(Dataset entries)

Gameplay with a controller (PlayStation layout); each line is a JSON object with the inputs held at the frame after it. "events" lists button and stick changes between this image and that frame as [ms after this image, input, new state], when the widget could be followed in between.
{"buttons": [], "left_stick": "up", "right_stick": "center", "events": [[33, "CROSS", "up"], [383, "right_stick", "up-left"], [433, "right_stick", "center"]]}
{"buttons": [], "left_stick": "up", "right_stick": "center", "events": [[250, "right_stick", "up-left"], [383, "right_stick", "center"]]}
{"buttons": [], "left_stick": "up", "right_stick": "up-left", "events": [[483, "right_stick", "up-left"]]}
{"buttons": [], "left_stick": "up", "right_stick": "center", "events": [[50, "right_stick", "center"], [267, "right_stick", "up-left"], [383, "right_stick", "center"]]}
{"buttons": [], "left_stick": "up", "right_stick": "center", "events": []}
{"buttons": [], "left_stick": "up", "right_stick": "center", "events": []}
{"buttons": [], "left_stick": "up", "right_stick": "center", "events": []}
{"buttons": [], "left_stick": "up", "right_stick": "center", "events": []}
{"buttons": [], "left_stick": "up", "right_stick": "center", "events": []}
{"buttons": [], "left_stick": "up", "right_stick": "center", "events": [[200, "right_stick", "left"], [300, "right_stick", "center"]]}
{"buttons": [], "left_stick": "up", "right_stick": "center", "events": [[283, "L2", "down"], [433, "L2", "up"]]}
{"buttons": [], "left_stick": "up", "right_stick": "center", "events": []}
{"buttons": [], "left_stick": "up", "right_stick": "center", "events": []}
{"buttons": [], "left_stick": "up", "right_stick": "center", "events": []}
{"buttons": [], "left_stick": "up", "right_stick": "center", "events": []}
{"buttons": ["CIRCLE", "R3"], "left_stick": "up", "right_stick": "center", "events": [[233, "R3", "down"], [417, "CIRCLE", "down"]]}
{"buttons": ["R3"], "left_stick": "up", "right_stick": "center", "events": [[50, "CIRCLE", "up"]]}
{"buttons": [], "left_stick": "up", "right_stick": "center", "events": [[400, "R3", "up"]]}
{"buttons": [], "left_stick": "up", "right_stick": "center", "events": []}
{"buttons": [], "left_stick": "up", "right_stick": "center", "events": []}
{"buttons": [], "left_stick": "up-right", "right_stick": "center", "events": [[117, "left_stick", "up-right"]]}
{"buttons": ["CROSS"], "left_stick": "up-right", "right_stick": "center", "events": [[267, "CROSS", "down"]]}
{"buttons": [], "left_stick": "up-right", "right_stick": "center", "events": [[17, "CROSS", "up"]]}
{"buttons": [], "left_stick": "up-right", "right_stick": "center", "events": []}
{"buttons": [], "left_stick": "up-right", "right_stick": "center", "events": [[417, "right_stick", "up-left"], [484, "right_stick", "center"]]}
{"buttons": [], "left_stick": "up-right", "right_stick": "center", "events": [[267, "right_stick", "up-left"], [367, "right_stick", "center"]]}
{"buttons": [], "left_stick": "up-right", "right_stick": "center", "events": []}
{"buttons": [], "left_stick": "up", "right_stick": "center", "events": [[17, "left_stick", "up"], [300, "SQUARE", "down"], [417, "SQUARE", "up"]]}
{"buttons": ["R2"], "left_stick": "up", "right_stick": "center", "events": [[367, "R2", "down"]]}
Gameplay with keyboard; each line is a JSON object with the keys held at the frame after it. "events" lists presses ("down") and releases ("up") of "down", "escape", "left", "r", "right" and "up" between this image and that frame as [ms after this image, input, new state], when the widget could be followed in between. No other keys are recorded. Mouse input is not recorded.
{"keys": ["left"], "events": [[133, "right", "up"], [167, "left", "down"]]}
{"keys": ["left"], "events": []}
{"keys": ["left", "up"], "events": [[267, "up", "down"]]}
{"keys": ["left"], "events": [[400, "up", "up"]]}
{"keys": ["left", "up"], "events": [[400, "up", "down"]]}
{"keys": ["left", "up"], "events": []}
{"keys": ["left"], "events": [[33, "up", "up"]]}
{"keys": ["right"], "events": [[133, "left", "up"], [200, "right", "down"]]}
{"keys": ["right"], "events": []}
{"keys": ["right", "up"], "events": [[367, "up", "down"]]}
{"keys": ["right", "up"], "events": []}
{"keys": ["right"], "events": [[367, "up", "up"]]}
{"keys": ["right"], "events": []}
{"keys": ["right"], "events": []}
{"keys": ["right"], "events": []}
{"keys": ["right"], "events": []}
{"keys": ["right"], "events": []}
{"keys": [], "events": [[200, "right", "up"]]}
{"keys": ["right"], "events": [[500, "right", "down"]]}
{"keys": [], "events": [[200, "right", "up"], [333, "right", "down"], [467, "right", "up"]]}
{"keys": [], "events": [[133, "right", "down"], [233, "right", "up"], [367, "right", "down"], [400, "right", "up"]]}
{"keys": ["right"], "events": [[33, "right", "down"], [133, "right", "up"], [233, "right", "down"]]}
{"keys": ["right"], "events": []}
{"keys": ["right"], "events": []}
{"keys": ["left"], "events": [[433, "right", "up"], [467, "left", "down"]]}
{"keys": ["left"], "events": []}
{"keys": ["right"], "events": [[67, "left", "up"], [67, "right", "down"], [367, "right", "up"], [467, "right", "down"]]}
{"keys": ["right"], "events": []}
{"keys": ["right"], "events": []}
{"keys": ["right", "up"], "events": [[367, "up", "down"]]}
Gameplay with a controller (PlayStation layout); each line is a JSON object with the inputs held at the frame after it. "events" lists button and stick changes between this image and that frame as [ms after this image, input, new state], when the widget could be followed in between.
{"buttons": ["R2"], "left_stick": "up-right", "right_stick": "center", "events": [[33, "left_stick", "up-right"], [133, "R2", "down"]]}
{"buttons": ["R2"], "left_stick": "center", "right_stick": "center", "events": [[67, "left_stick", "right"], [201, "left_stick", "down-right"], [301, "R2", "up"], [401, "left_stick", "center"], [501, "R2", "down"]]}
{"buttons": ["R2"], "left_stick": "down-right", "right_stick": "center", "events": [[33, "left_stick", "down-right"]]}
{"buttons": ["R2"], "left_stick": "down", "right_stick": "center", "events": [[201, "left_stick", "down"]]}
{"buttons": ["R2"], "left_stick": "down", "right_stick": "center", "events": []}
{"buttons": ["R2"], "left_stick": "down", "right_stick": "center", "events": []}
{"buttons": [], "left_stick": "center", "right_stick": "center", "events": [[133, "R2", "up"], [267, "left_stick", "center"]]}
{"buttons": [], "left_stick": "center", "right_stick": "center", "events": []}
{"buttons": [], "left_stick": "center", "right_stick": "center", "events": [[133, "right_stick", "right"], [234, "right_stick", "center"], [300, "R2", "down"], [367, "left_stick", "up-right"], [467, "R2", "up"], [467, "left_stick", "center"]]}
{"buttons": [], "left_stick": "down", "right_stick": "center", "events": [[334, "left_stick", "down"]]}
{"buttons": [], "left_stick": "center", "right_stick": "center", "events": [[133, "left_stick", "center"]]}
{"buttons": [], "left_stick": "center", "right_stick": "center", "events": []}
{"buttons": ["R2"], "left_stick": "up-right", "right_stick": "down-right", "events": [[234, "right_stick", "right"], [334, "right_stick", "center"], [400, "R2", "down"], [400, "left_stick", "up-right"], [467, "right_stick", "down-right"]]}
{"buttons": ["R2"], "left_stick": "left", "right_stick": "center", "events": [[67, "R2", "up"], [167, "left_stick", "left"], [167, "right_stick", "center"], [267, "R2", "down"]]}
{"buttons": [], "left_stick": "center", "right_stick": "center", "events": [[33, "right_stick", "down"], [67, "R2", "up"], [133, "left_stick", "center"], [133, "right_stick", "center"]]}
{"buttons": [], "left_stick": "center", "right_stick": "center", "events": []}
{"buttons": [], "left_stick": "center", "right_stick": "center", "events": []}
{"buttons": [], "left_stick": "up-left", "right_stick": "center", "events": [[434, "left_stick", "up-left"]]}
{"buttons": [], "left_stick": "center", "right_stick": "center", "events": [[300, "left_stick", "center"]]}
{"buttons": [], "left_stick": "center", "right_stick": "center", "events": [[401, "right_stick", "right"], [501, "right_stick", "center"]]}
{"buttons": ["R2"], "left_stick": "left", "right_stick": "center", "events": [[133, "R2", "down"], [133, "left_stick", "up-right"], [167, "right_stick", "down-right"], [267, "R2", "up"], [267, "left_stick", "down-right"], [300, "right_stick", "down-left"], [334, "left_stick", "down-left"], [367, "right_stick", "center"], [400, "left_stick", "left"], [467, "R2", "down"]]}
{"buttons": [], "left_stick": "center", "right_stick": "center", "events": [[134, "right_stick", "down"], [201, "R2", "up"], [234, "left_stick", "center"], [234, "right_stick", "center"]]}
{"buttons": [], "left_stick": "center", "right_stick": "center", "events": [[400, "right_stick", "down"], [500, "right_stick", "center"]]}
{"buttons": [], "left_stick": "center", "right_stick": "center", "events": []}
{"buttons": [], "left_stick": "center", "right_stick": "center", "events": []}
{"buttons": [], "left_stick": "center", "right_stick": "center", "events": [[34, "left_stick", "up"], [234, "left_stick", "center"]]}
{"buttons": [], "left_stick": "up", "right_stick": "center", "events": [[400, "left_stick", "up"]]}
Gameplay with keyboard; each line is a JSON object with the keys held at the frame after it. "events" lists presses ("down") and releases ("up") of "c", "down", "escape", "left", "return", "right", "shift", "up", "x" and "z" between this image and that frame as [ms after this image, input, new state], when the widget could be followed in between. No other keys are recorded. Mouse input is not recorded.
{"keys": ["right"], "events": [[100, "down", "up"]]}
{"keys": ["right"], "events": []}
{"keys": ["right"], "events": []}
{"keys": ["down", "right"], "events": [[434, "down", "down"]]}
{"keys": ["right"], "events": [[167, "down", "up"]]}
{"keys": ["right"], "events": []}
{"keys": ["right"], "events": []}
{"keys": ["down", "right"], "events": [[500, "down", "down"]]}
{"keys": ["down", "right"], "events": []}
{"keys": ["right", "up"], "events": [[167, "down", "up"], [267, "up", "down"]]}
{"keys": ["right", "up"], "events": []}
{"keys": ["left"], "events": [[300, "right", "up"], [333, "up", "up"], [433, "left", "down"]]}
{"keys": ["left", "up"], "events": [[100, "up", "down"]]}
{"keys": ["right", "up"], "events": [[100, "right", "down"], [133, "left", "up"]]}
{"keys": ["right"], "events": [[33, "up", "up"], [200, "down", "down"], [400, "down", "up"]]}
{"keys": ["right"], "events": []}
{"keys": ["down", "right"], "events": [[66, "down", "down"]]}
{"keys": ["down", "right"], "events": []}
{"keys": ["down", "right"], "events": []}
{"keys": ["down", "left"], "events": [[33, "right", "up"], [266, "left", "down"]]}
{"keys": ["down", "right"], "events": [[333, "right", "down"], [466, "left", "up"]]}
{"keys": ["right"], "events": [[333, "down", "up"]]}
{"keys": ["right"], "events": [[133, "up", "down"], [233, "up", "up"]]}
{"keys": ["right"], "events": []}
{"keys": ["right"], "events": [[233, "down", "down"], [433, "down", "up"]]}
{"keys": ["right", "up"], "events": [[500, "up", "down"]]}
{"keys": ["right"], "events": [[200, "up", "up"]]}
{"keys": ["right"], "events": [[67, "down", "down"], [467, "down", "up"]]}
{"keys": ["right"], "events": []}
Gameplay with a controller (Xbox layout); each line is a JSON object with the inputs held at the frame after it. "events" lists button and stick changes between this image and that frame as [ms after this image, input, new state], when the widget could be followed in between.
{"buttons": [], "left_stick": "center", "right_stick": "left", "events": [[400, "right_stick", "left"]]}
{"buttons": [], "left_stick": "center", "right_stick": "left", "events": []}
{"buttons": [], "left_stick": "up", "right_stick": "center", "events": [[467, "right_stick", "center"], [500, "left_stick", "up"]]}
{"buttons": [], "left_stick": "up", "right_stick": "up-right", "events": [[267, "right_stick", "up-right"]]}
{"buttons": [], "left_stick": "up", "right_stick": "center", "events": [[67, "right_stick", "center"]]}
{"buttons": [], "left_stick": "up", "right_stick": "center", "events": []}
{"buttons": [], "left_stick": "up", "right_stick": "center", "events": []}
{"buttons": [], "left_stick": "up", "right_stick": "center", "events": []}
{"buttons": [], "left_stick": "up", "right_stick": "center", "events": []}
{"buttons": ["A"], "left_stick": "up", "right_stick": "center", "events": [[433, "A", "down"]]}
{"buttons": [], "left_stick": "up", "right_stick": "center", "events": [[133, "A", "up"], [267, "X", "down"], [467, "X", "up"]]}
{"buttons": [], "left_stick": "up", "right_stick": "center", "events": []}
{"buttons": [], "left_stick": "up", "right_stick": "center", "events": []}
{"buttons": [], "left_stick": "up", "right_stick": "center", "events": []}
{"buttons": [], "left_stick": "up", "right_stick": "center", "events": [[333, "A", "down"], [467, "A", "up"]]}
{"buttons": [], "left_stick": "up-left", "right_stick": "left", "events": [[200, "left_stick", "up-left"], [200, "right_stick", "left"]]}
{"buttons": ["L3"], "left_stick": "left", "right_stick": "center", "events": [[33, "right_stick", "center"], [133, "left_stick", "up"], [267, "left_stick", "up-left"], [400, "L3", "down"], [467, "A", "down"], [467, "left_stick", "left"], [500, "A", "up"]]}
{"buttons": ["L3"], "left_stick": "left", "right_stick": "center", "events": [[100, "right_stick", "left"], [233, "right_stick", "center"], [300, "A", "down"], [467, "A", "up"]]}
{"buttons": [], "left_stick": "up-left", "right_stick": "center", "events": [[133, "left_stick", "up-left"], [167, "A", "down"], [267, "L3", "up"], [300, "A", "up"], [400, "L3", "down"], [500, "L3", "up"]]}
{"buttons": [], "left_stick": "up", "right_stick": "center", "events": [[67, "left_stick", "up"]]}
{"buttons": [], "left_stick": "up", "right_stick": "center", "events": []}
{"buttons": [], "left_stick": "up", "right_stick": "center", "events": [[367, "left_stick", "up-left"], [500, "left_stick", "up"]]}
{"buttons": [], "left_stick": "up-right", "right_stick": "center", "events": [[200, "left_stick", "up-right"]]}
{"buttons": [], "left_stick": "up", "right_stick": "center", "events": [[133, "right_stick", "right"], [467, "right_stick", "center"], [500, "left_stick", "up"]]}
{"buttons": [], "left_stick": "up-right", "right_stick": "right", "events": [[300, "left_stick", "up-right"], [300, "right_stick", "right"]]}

Work required:
In the records above, find each line holding "could" and copy it.

Task answer:
Gameplay with a controller (PlayStation layout); each line is a JSON object with the inputs held at the frame after it. "events" lists button and stick changes between this image and that frame as [ms after this image, input, new state], when the widget could be followed in between.
Gameplay with keyboard; each line is a JSON object with the keys held at the frame after it. "events" lists presses ("down") and releases ("up") of "down", "escape", "left", "r", "right" and "up" between this image and that frame as [ms after this image, input, new state], when the widget could be followed in between. No other keys are recorded. Mouse input is not recorded.
Gameplay with a controller (PlayStation layout); each line is a JSON object with the inputs held at the frame after it. "events" lists button and stick changes between this image and that frame as [ms after this image, input, new state], when the widget could be followed in between.
Gameplay with keyboard; each line is a JSON object with the keys held at the frame after it. "events" lists presses ("down") and releases ("up") of "c", "down", "escape", "left", "return", "right", "shift", "up", "x" and "z" between this image and that frame as [ms after this image, input, new state], when the widget could be followed in between. No other keys are recorded. Mouse input is not recorded.
Gameplay with a controller (Xbox layout); each line is a JSON object with the inputs held at the frame after it. "events" lists button and stick changes between this image and that frame as [ms after this image, input, new state], when the widget could be followed in between.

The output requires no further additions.